----- Information supplied

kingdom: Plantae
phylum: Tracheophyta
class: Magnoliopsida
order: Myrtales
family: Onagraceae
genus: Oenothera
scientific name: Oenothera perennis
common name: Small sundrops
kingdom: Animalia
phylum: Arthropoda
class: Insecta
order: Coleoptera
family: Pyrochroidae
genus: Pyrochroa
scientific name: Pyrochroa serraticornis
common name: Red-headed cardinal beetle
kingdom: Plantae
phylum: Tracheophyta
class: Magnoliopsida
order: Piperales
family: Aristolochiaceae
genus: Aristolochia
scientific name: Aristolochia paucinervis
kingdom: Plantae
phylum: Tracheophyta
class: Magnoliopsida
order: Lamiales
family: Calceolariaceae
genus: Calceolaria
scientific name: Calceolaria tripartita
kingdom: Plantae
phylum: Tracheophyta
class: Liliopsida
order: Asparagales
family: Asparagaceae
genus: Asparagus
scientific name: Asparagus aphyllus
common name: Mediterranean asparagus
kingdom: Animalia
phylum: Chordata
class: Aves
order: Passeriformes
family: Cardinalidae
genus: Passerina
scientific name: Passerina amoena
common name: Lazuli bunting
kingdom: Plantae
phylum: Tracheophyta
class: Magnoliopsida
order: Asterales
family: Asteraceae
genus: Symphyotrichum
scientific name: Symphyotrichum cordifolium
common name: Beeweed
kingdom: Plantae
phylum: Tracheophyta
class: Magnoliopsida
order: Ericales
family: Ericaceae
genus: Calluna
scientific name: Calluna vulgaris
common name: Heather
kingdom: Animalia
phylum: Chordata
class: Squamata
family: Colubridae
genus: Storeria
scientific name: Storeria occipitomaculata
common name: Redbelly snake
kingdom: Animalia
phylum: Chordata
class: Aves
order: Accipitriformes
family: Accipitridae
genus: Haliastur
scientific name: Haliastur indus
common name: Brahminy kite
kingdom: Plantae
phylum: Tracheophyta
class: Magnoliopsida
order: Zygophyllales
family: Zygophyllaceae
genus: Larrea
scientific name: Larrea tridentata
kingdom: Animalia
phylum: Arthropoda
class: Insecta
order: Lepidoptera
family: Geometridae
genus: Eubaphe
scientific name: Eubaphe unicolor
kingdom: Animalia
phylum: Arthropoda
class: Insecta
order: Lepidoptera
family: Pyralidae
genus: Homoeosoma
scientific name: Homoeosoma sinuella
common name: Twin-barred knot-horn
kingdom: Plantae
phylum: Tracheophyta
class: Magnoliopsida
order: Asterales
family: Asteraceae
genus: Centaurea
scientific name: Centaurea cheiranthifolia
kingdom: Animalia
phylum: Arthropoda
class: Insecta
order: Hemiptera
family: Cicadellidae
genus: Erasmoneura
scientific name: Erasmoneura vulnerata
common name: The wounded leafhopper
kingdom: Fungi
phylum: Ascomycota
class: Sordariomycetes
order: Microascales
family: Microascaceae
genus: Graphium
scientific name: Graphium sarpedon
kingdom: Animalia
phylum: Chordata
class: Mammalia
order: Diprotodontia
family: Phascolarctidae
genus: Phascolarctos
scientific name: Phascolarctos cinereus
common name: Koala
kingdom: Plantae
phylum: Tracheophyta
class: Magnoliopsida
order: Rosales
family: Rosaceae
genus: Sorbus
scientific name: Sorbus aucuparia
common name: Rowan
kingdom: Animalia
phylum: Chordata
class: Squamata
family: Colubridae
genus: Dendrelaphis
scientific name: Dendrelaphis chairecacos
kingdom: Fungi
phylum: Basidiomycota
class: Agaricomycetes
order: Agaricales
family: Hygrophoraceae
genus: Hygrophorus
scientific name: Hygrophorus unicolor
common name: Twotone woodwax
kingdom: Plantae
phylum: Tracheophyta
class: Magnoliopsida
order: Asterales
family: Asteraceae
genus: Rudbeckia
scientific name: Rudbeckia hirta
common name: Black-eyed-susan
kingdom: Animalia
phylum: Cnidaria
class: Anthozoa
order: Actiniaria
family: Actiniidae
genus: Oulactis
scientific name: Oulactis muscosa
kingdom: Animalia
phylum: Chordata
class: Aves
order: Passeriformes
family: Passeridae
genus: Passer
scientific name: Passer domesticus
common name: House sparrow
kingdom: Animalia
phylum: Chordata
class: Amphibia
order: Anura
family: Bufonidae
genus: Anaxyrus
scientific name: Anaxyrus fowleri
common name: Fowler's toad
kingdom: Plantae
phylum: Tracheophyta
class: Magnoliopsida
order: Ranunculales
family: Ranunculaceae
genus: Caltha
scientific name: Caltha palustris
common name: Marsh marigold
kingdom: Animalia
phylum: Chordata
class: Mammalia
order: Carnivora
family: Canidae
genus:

----------

**What to work on**.
Switch "scientific name" to "binomial" in everything from the start of the data down to the line containing "family: Calceolariaceae", inclusive, and give only those lines with all else unchanged.

**Task solution**.
kingdom: Plantae
phylum: Tracheophyta
class: Magnoliopsida
order: Myrtales
family: Onagraceae
genus: Oenothera
binomial: Oenothera perennis
common name: Small sundrops
kingdom: Animalia
phylum: Arthropoda
class: Insecta
order: Coleoptera
family: Pyrochroidae
genus: Pyrochroa
binomial: Pyrochroa serraticornis
common name: Red-headed cardinal beetle
kingdom: Plantae
phylum: Tracheophyta
class: Magnoliopsida
order: Piperales
family: Aristolochiaceae
genus: Aristolochia
binomial: Aristolochia paucinervis
kingdom: Plantae
phylum: Tracheophyta
class: Magnoliopsida
order: Lamiales
family: Calceolariaceae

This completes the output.